Ross was expected to do what most rookies his age (21) do. Stick around big league camp for a couple of weeks, mop up a few games, then return to minor league camp, where he would most likely start the season at Frisco, maybe Round Rock if he was lucky.

Ross, however, didn’t recognize his long odds. He just did what he’d been doing since being drafted. He threw strikes. Because he threw strikes, he got outs. There were veteran southpaws in the Rangers camp this year, looking to fill the role vacated by Darren Oliver when he departed for the Blue Jays, chief among them Joe Beimel. He didn’t pitch badly, but a late camp injury ended his chances. Michael Kirkman, who contributed key late-season innings in 2010 but slipped in 2011, was another prime candidate. Kirkman struggled from the outset and has continued to struggle at Round Rock in 2012.

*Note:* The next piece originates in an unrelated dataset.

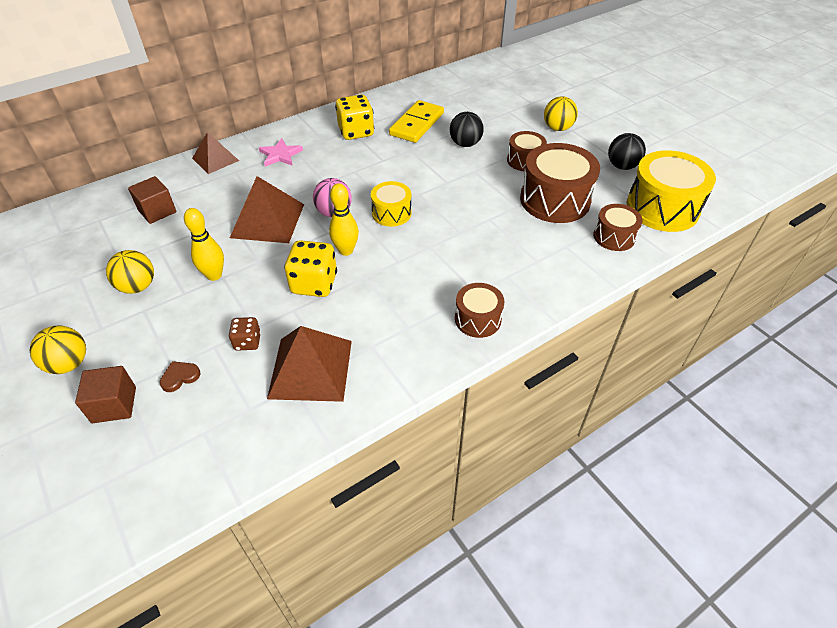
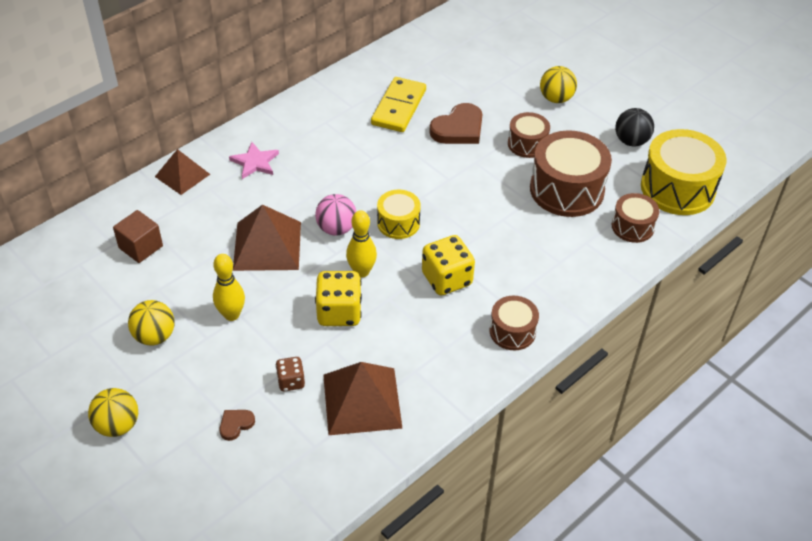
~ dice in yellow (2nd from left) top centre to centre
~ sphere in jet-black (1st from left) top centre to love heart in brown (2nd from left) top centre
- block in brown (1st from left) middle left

By the time Spring Training was over, Ross had leap-frogged everyone and earned a spot on the Rangers roster. He was expected to be brought around slowly, used in mop-up roles to get his feet wet. Most thought Ross would just hold down the fort until the Rangers either re-signed Mike Gonzalez or traded for another lefty in the pen.

All Ross has done is succeed, in whatever role the Rangers have asked him. Sunday, he was asked to replace another famous spare part, Alexi Ogando. Ogando, who was made a starter again when Derek Holland went on the DL, threw three hitless innings, then strained his groin legging out a bunt single that was supposed to be just a sacrifice bunt. Ross came in and this time threw four innings of 1-hit ball at the Giants and earning the victory. Ross is now 6-0 with a 1.30 ERA. If Ogando goes on the disabled list, Ross could be the Rangers starter this Saturday against the Astros.

Not bad for someone who wasn’t even projected to be in the big leagues until next year at the earliest. Let’s hear it for spare parts!